The Bill (based on model legislation), is part of the harmonisation of workplace health and safety laws, and while overall it compares well with Queensland’s existing laws, there are some key differences:

  • removal of privilege against self-incrimination – one of the major changes is that the current ability to refuse to answer questions as part of an investigation on the grounds of self-incrimination will be removed
  • change in jurisdiction – the amendments to the legislation will require prosecutions to be heard before Magistrates, rather than Industrial Magistrates. This will mean that appeals will no longer be heard by the Industrial Court of Queensland, but will instead go to the District Court and then on to higher courts in the general system
  • broadened definition of 'worker' to include labour hire, contractors and subcontractors – while the concept of a 'person conducting a business or undertaking' (PCBU) as an obligation holder has been retained, to date the responsibility has been limited to a definition of workers which excluded contractors. By expanding the definition of a worker under the new legislation, the obligations of PCBUs will be greater
  • tougher penalties – the penalties under the new legislation for breaches have increased markedly, both in terms of financial penalties and gaol terms for company officers and individuals.
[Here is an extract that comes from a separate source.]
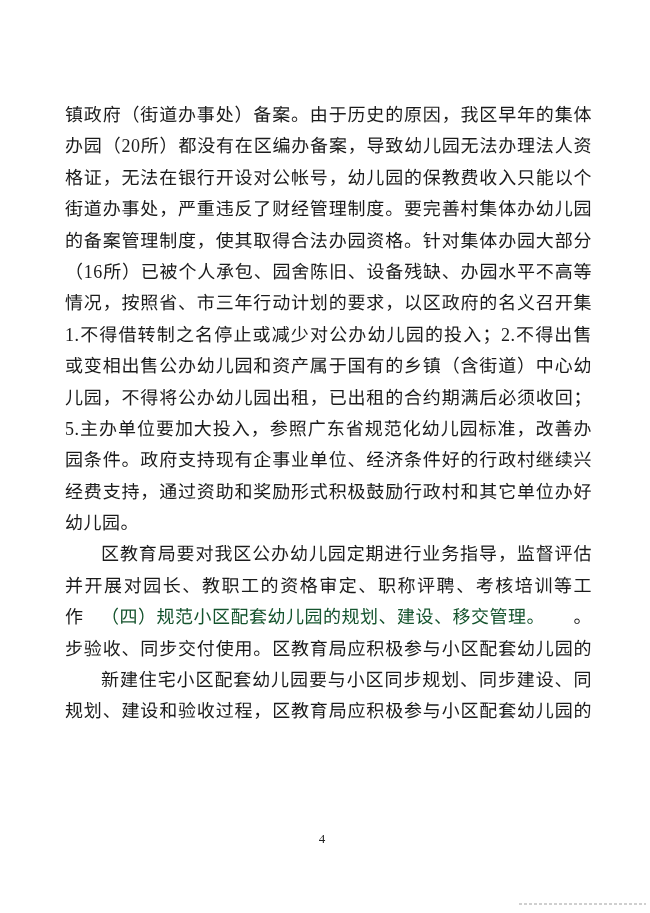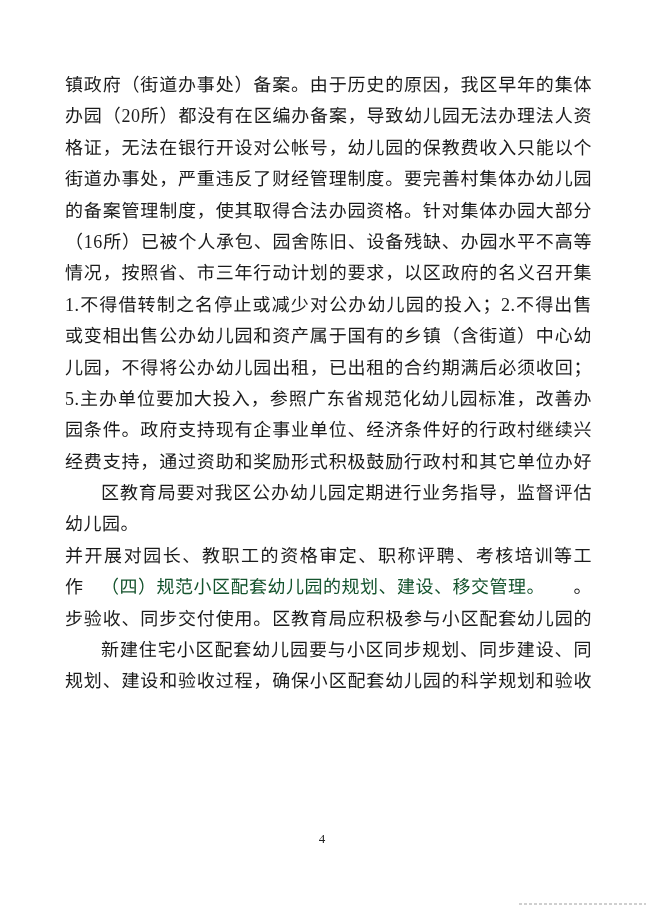"镇政府（街道办事处）备案。由于历史的原因，我区早年的集体" .text-block { top: 70px -> 100px }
For example, under current Queensland law, the maximum penalty that can be imposed against a corporation is $1 million. This would be available in circumstances where multiple fatalities occurred. Under the new legislation, the maximum penalty available in these circumstances will be $3 million. The increased level of penalties will no doubt lead to closer examination of the ability for companies and their officers to insure against this risk, both in legal and premium cost terms
  • removal of standard of 'ensuring' safety – in Queensland, the obligations placed upon PCBUs and others is to 'ensure' workplace health and safety. This standard will be amended to ensuring health and safety to the extent it is 'reasonably practicable'. This change will mean that the current almost strict liability will be removed and allow more scope for defending prosecutions
  • removal of deemed offence for executive officers – one welcome change under the legislation is the removal of the current 'deemed offence' provisions. Under those provisions, executive officers of a corporation are deemed to have committed an offence if their corporation breaches its legislative safety responsibilities. Currently there is a reverse onus of proof requiring the executive officer to establish a defence. These provisions will cease to exist under the new laws. In addition, the concept of 'executive officers' will be removed and replaced with the narrower term 'officers', as defined in the Corporations Act 2001 (Cth)
  • due diligence for company officers – while the removal of the deemed offence provisions is helpful, there are new 'due diligence' requirements placed on officers under the new laws that must be observed. These obligations are extremely broad and will require company officers to take a 'hands on' approach to safety within their business
  • increased consultation obligations – while many employers consult with their workers and other duty holders as a matter of course, this will now be a legislative requirement under the new laws, and
  • HSRs but no WHSOs – Health and Safety Representatives will be retained under the new laws and will have powers beyond those they already hold, including a new power to direct unsafe work to stop. However, Workplace Health and Safety Officer positions will no longer exist. 

This Alert covers legal and technical issues in a general way. It is not designed to express opinions on specific cases. This Alert is intended for information purposes only and should not be regarded as legal advice. Further advice should be obtained before taking action on any issue dealt with in this publication.